**Requirement**
Copy exactly the stretch of data below from the line with "36: (548, 535, 3.08)" through the line with "53: (486, 425, 5.26)", including both of those lines.

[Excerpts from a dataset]
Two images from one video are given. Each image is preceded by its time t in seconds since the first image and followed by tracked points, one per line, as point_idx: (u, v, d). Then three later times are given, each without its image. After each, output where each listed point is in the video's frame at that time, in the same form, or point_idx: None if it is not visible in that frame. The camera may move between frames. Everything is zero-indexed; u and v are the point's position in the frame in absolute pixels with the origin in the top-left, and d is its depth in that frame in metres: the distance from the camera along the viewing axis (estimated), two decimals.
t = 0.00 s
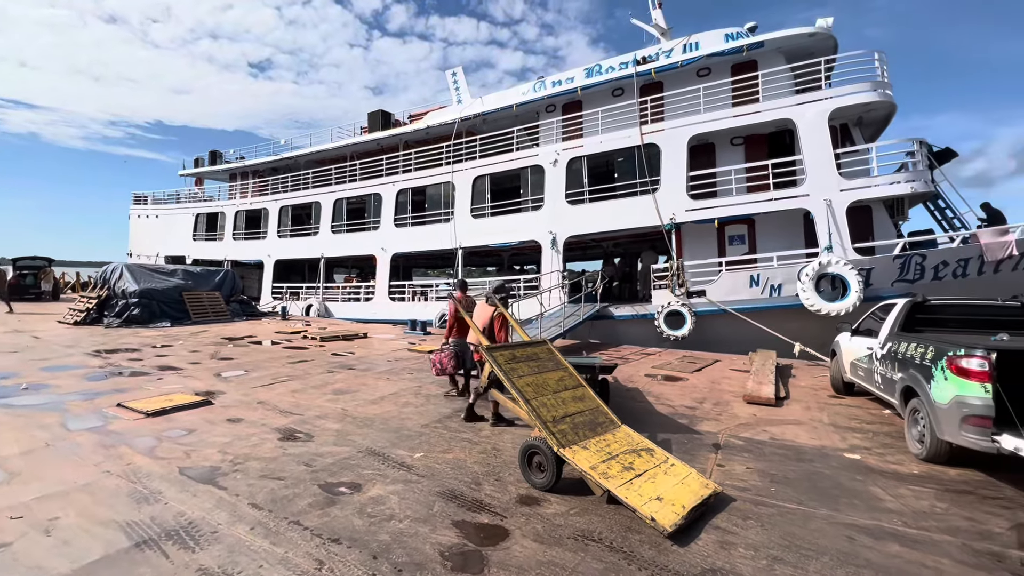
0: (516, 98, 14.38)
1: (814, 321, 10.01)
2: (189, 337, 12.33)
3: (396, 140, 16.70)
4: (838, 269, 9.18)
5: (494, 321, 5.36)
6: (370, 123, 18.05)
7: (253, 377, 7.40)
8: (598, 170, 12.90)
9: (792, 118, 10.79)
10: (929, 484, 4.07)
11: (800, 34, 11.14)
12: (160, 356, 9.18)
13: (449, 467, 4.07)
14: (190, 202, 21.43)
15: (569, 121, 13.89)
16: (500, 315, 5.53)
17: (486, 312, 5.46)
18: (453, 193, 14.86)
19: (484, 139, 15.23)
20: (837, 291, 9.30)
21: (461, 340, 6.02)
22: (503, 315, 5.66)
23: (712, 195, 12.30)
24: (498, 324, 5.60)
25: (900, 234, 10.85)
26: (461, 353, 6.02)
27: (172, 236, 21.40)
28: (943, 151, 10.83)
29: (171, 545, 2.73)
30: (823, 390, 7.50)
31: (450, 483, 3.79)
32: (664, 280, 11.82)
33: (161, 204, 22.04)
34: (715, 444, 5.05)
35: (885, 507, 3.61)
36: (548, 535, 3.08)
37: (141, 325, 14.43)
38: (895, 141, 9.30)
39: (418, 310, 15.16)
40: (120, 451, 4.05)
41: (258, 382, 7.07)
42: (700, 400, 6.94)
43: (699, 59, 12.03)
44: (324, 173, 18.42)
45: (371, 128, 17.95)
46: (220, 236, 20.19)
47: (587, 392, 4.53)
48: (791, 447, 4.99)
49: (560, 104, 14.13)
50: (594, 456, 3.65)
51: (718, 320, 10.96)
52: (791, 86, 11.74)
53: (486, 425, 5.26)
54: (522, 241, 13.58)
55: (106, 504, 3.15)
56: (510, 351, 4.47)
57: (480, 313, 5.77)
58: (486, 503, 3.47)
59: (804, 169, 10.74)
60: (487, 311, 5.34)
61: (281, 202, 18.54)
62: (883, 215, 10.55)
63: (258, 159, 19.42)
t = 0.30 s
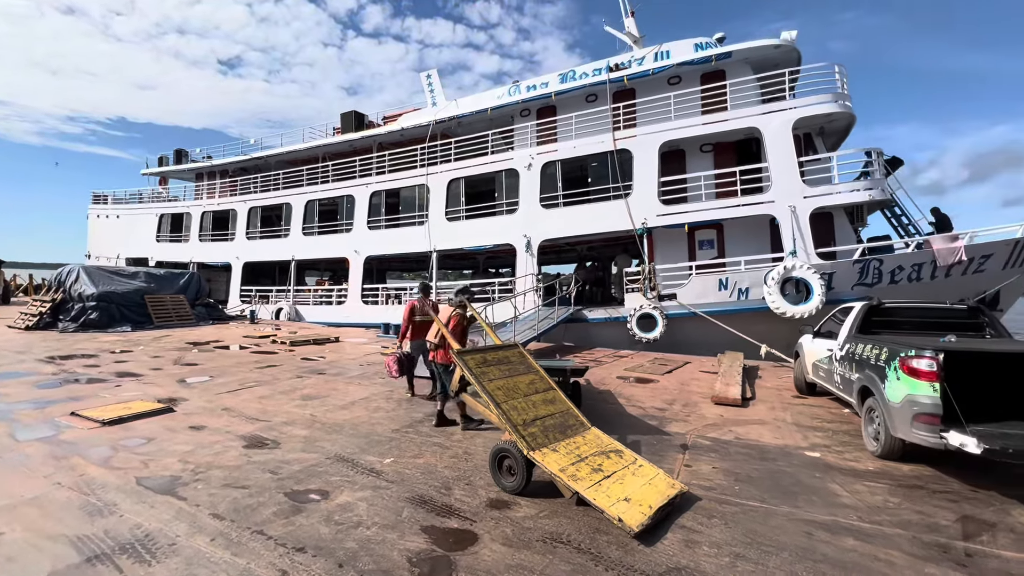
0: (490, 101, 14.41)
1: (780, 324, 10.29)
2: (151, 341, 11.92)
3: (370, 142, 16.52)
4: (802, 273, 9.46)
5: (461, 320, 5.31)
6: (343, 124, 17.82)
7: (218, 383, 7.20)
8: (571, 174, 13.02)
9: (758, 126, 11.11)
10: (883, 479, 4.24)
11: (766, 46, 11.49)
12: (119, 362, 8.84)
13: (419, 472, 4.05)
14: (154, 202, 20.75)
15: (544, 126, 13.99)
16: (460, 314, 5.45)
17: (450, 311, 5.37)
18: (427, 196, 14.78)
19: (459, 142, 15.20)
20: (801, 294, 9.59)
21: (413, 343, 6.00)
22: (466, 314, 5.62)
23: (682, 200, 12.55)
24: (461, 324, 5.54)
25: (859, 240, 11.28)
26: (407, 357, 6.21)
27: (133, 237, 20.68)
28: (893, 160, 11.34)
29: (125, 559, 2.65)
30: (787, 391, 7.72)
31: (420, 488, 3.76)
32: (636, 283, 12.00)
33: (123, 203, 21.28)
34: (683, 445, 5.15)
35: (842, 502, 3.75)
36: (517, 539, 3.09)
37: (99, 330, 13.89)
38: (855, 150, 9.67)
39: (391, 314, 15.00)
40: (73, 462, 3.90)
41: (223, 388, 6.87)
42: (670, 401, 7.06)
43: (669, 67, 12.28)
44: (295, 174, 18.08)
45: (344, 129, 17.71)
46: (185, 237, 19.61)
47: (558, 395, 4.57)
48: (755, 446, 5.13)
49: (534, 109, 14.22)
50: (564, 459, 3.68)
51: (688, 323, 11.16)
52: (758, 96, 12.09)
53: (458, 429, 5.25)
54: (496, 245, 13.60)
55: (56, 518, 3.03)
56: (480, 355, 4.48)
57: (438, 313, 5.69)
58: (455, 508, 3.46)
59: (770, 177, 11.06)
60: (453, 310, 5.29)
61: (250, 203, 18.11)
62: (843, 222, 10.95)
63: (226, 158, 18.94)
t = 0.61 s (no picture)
0: (465, 104, 14.38)
1: (747, 326, 10.55)
2: (110, 347, 11.48)
3: (342, 143, 16.29)
4: (769, 276, 9.72)
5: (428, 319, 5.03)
6: (315, 124, 17.53)
7: (182, 390, 6.98)
8: (545, 178, 13.10)
9: (726, 133, 11.39)
10: (843, 476, 4.39)
11: (734, 56, 11.80)
12: (76, 369, 8.48)
13: (390, 478, 4.00)
14: (115, 202, 20.02)
15: (518, 129, 14.04)
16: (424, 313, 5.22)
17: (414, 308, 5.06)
18: (402, 198, 14.65)
19: (434, 144, 15.13)
20: (768, 297, 9.85)
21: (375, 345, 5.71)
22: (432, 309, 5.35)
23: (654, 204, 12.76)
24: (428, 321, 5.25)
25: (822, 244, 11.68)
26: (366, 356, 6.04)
27: (93, 238, 19.92)
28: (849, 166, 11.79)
29: None
30: (754, 391, 7.92)
31: (390, 494, 3.72)
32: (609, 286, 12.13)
33: (81, 203, 20.48)
34: (653, 446, 5.23)
35: (804, 499, 3.86)
36: (488, 543, 3.09)
37: (54, 335, 13.32)
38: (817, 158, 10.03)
39: (364, 317, 14.80)
40: (22, 474, 3.73)
41: (187, 395, 6.66)
42: (641, 403, 7.16)
43: (641, 74, 12.49)
44: (265, 175, 17.69)
45: (317, 129, 17.43)
46: (148, 238, 18.98)
47: (530, 397, 4.58)
48: (723, 446, 5.24)
49: (509, 113, 14.25)
50: (535, 462, 3.69)
51: (659, 325, 11.34)
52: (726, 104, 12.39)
53: (431, 433, 5.22)
54: (471, 248, 13.57)
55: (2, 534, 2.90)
56: (452, 358, 4.46)
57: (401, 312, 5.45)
58: (426, 513, 3.44)
59: (738, 182, 11.35)
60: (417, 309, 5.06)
61: (217, 204, 17.65)
62: (807, 227, 11.31)
63: (192, 158, 18.41)
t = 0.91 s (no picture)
0: (442, 106, 14.29)
1: (720, 327, 10.76)
2: (69, 352, 11.05)
3: (316, 143, 16.02)
4: (740, 279, 9.91)
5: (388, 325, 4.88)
6: (288, 124, 17.21)
7: (145, 397, 6.76)
8: (521, 181, 13.13)
9: (698, 139, 11.61)
10: (809, 473, 4.52)
11: (705, 63, 12.04)
12: (31, 376, 8.13)
13: (362, 484, 3.95)
14: (75, 201, 19.29)
15: (495, 132, 14.04)
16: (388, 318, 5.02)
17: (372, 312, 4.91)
18: (377, 200, 14.50)
19: (410, 145, 15.01)
20: (739, 299, 10.07)
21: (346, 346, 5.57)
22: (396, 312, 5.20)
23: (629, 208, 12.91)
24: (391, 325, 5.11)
25: (790, 247, 12.01)
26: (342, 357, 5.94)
27: (51, 238, 19.16)
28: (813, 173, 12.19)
29: None
30: (726, 391, 8.07)
31: (362, 500, 3.67)
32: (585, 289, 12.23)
33: (38, 202, 19.68)
34: (627, 446, 5.28)
35: (772, 496, 3.95)
36: (461, 547, 3.07)
37: (8, 340, 12.78)
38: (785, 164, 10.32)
39: (338, 320, 14.57)
40: None
41: (151, 402, 6.45)
42: (616, 404, 7.22)
43: (616, 79, 12.63)
44: (236, 175, 17.28)
45: (290, 129, 17.11)
46: (111, 239, 18.35)
47: (505, 400, 4.58)
48: (694, 445, 5.33)
49: (486, 115, 14.24)
50: (509, 464, 3.69)
51: (634, 327, 11.46)
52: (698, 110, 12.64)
53: (406, 438, 5.17)
54: (447, 250, 13.52)
55: None
56: (427, 362, 4.43)
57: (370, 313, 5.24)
58: (399, 519, 3.40)
59: (710, 187, 11.58)
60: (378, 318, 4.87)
61: (184, 205, 17.17)
62: (776, 231, 11.60)
63: (158, 156, 17.87)
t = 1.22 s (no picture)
0: (422, 107, 14.23)
1: (697, 328, 10.92)
2: (32, 357, 10.66)
3: (294, 142, 15.79)
4: (716, 280, 10.09)
5: (356, 330, 4.71)
6: (264, 123, 16.92)
7: (113, 402, 6.56)
8: (502, 182, 13.14)
9: (675, 143, 11.79)
10: (781, 470, 4.62)
11: (682, 68, 12.23)
12: None
13: (338, 488, 3.90)
14: (39, 200, 18.65)
15: (475, 133, 14.04)
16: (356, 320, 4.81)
17: (338, 316, 4.76)
18: (356, 200, 14.35)
19: (389, 146, 14.90)
20: (715, 300, 10.24)
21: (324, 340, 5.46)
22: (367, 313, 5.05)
23: (608, 210, 13.02)
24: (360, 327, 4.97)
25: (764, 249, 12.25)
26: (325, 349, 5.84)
27: (14, 239, 18.50)
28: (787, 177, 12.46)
29: None
30: (702, 391, 8.20)
31: (339, 505, 3.63)
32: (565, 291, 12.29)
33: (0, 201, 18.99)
34: (606, 447, 5.32)
35: (746, 493, 4.03)
36: (439, 550, 3.06)
37: None
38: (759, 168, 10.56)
39: (316, 323, 14.36)
40: None
41: (118, 408, 6.26)
42: (595, 405, 7.27)
43: (595, 83, 12.73)
44: (210, 174, 16.92)
45: (266, 128, 16.83)
46: (78, 240, 17.79)
47: (483, 402, 4.58)
48: (671, 445, 5.40)
49: (466, 116, 14.21)
50: (488, 466, 3.69)
51: (614, 328, 11.56)
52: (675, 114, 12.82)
53: (383, 441, 5.13)
54: (427, 252, 13.45)
55: None
56: (404, 365, 4.40)
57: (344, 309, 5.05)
58: (376, 523, 3.37)
59: (687, 190, 11.76)
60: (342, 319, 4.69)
61: (155, 204, 16.73)
62: (751, 233, 11.83)
63: (128, 154, 17.38)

**Response to this exercise**
36: (548, 535, 3.08)
37: (141, 325, 14.43)
38: (895, 141, 9.30)
39: (418, 310, 15.16)
40: (120, 451, 4.05)
41: (258, 382, 7.07)
42: (700, 400, 6.94)
43: (699, 59, 12.03)
44: (324, 173, 18.42)
45: (371, 128, 17.95)
46: (220, 236, 20.19)
47: (587, 392, 4.53)
48: (791, 447, 4.99)
49: (560, 104, 14.13)
50: (594, 456, 3.65)
51: (718, 320, 10.96)
52: (791, 86, 11.74)
53: (486, 425, 5.26)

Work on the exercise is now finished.